The State Employees Association of North Carolina was similarly critical of the spending plan.

"There is no excuse to be stingy this year. SEANC is totally perplexed why the Senate proposed insignificant raises and shutting out retirees when the state is drowning in money. If ever there was a time to give significant raises, this is the year," Ardis Watkins, executive director of SEANC, said in a statement.

Senate leaders pointed out Monday that they're also giving teachers and employees bonuses.

Teachers and state employees who make less than $75,000 a year would receive a $1,500 bonus from federal pandemic relief funds. Those who make more than $75,000 would receive $1,000.

Teachers would get an additional $300 bonus from state school performance bonus money that wasn't handed out last year. It's usually based on test scores, but last year's testing data was incomplete due to pandemic-related disruptions.

Non-certified school employees, like cafeteria workers and bus drivers, would also get a raise. The Senate budget would boost the minimum wage to $13 per hour; currently, Senate leaders said, the average wage is $10.50 to $11 per hour.

"Anyone in education who says there's not enough money is certainly not reflecting the influx of dollars that have come to [school districts] directly from the federal government," Berger added, noting that districts have received $5 billion in pandemic aid.

SEANC complimented the proposal for its "equitable treatment of state employees and teachers and a higher minimum wage for school employees."

The proposal also includes big investments in capital and infrastructure needs, with $12 billion promised to those projects over the next decade. The budget proposes to spent $3 billion of that over the next two years, including $1billion for road repaving and $727 million for broadband expansion.

Monday's announcement is one step in a lengthy budget process that will likely stretch on for weeks or months.
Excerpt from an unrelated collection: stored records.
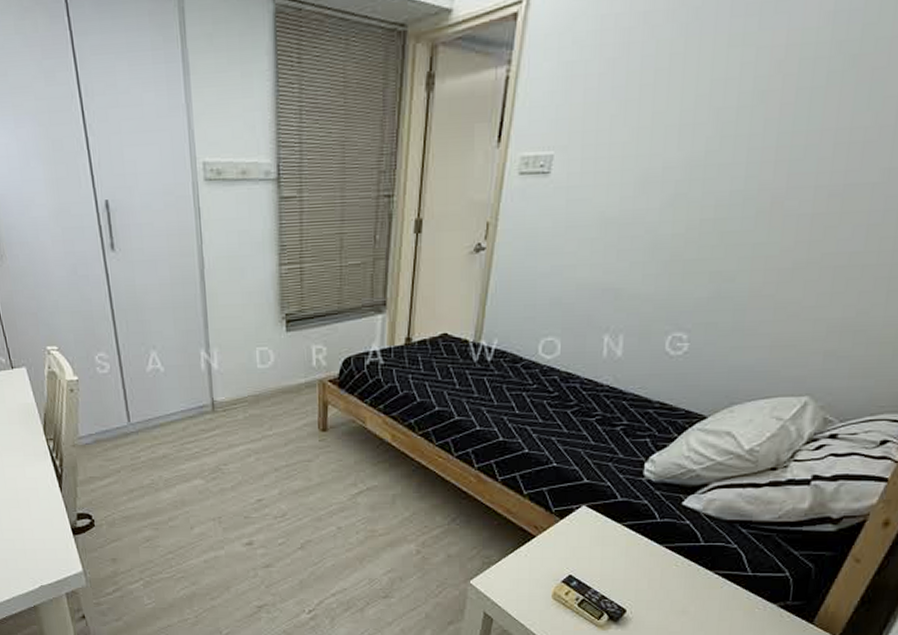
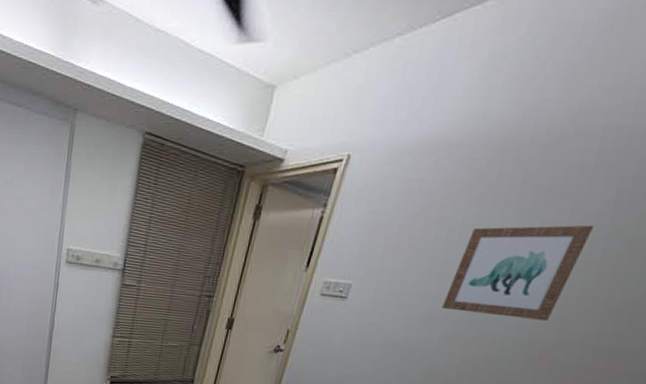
wall art: none [659,44,815,170] -> present [442,225,594,321]

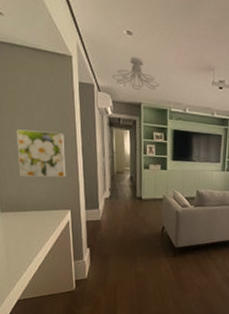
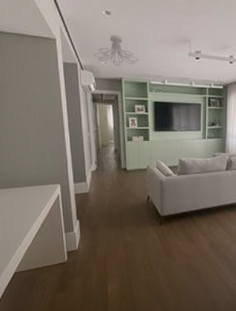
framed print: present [16,129,66,178] -> none [7,110,55,155]

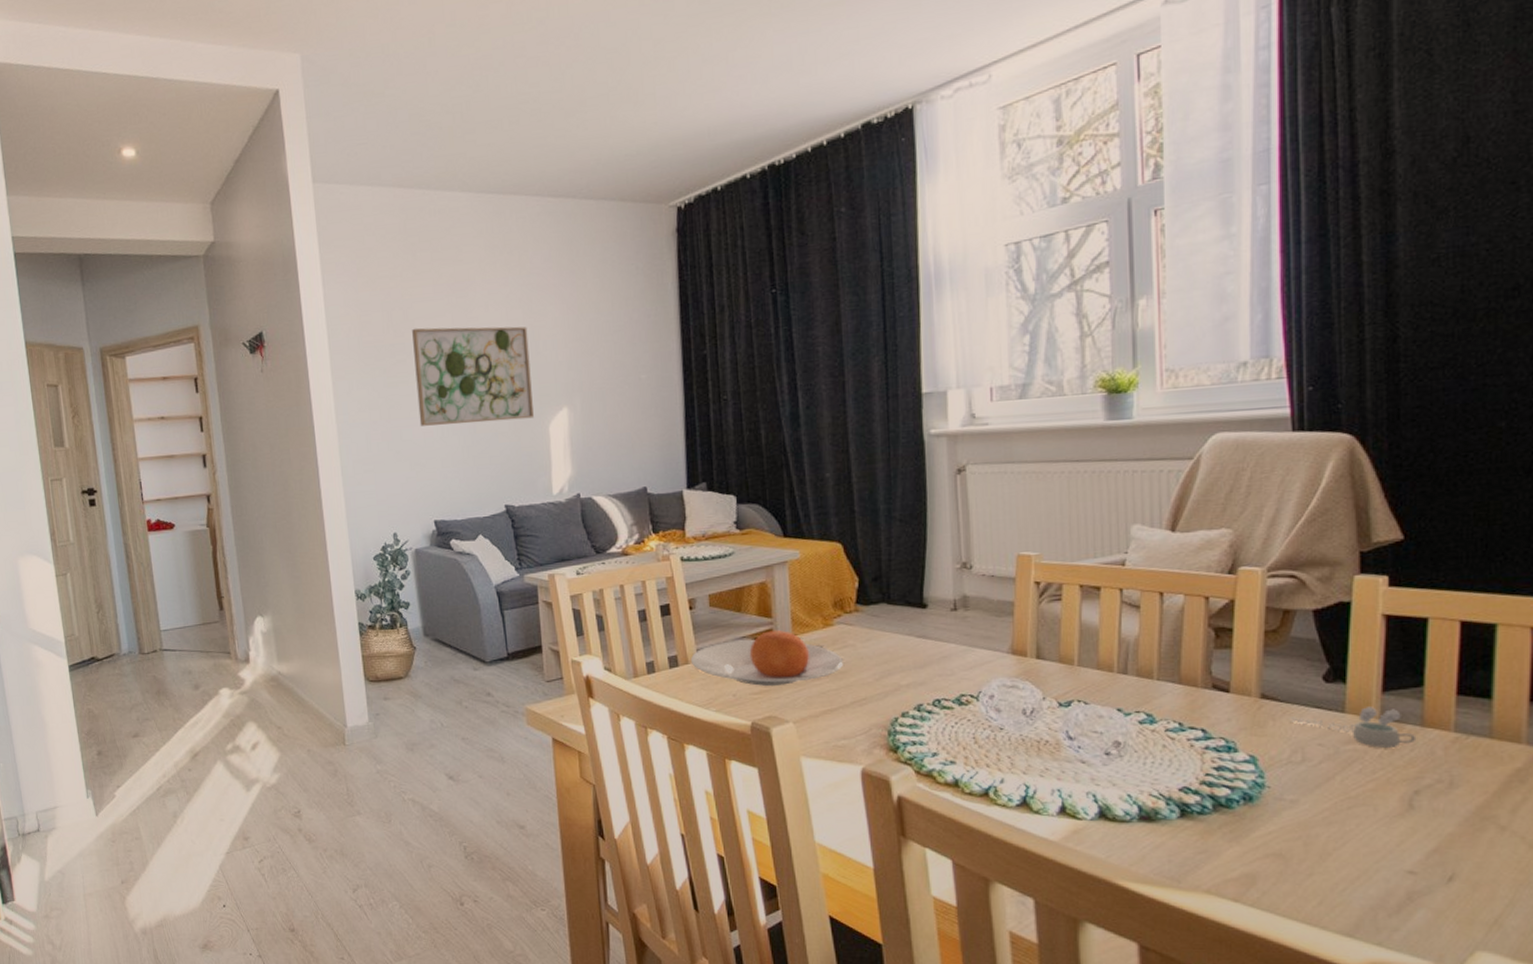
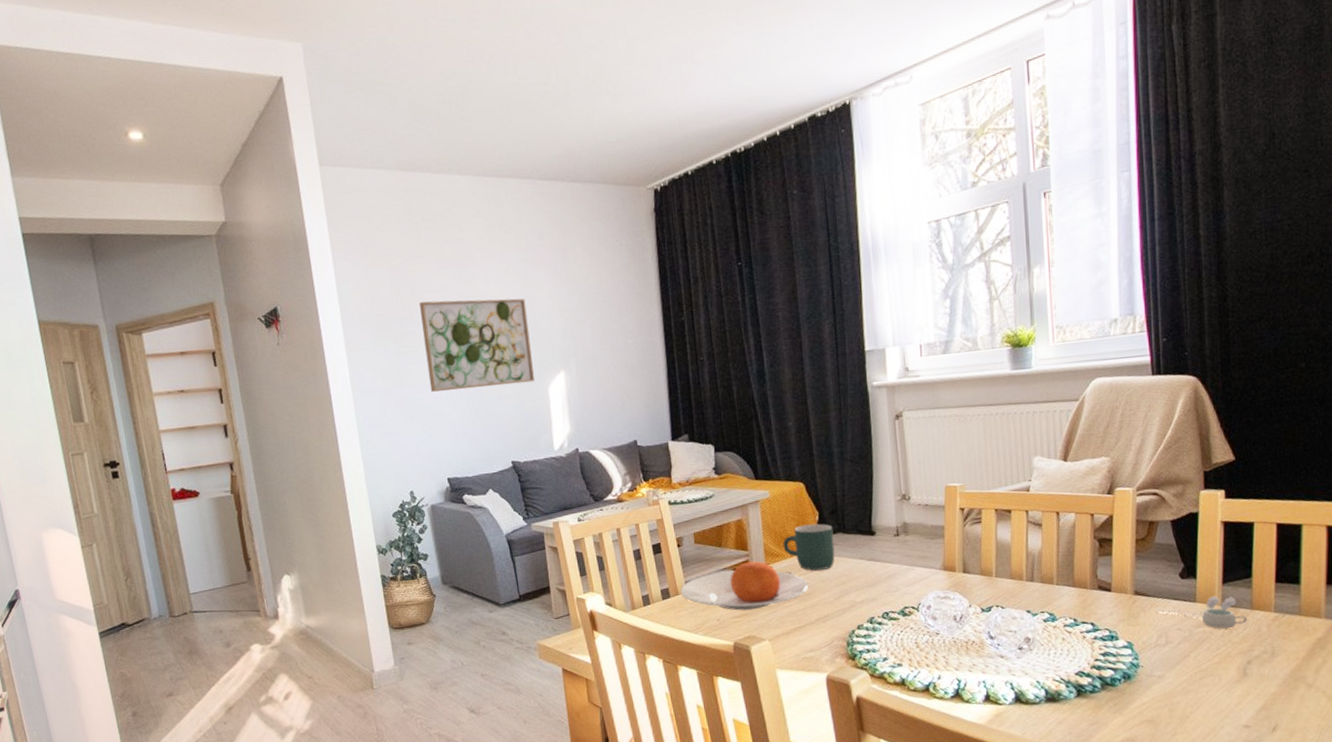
mug: none [814,591,877,645] -> present [783,523,835,571]

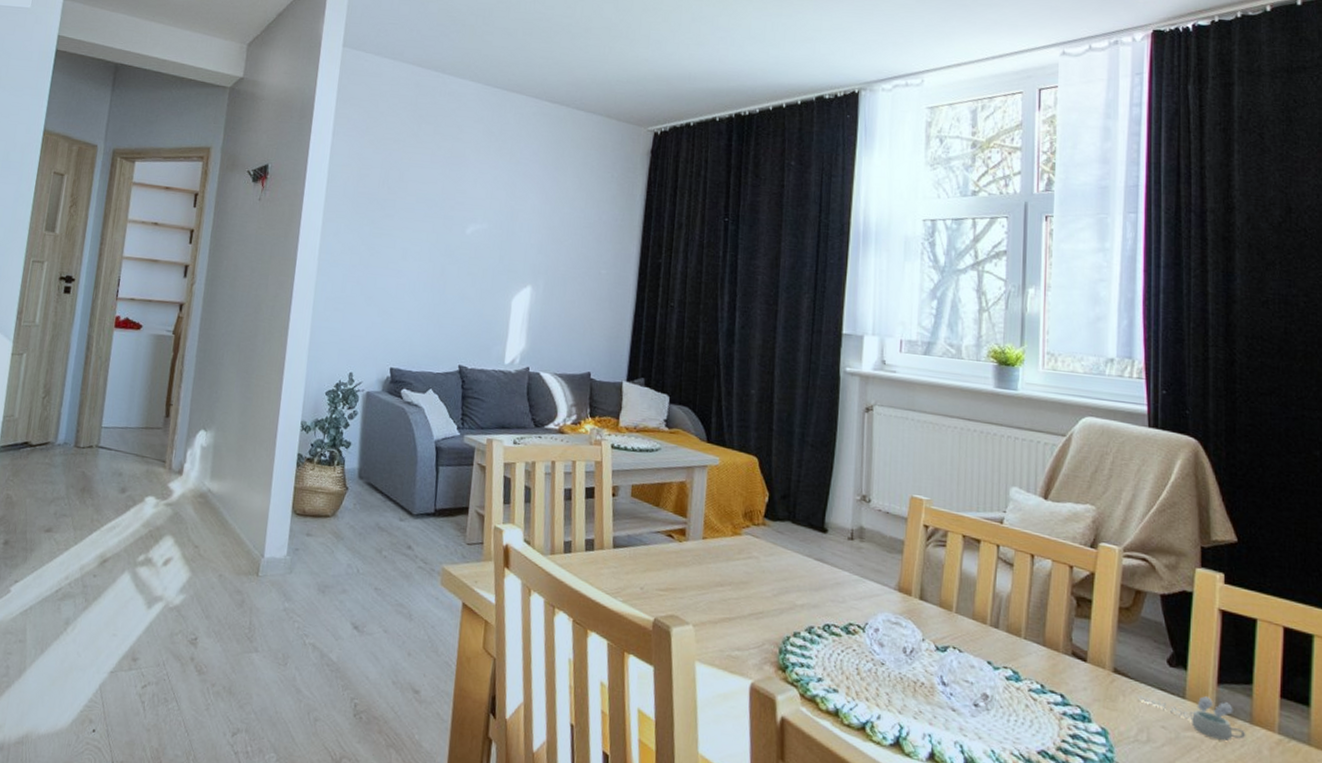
wall art: present [420,298,534,392] -> none [394,189,508,290]
plate: present [680,561,809,611] -> none [605,530,747,586]
mug: present [783,523,835,571] -> none [725,503,782,559]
The bill will go through Senate committees Tuesday and Wednesday, with floor votes following Thursday and Friday. It then moves to the House, where it's likely to undergo major changes.

Once the two chambers reach a compromise, the budget would then go to Cooper, who could choose to veto it, as he has done in each of the past two years.

Cooper has already signaled his disapproval of lawmakers' limit on total spending. He proposed a $27.3 billion budget in March, when the state surplus was forecast at about $5 billion.

"Real budget negotiations will be critical," he said in a statement. "In order to have a shared recovery, we must invest in education, health care, child care and tax cuts for those who need it, not tax breaks for corporations and people making more than $200,000 per year."

Democratic leaders in the General Assembly also panned the Senate plan.

"This pandemic has highlighted existing inequities, and now we have a once-in-a-lifetime opportunity to repair these faults while investing in the future of our state," Senate Minority Leader Dan Blue said in a statement. "We should pass a budget ensuring our students have access to high-quality education, expanding access to health care so that it is a right for all and not a privilege for a wealthy few and creating jobs that propel North Carolina to the forefront of innovation and economic success."

“The current budget proposal falls incredibly short of what North Carolina needs at this critical moment. We should be supporting our state’s small businesses, strengthening our schools and securing access to health care. Not doing this right now is merely kicking the can down the road and ensuring economic emergencies in the future," Houe Minority Leader Robert Reives said in a statement.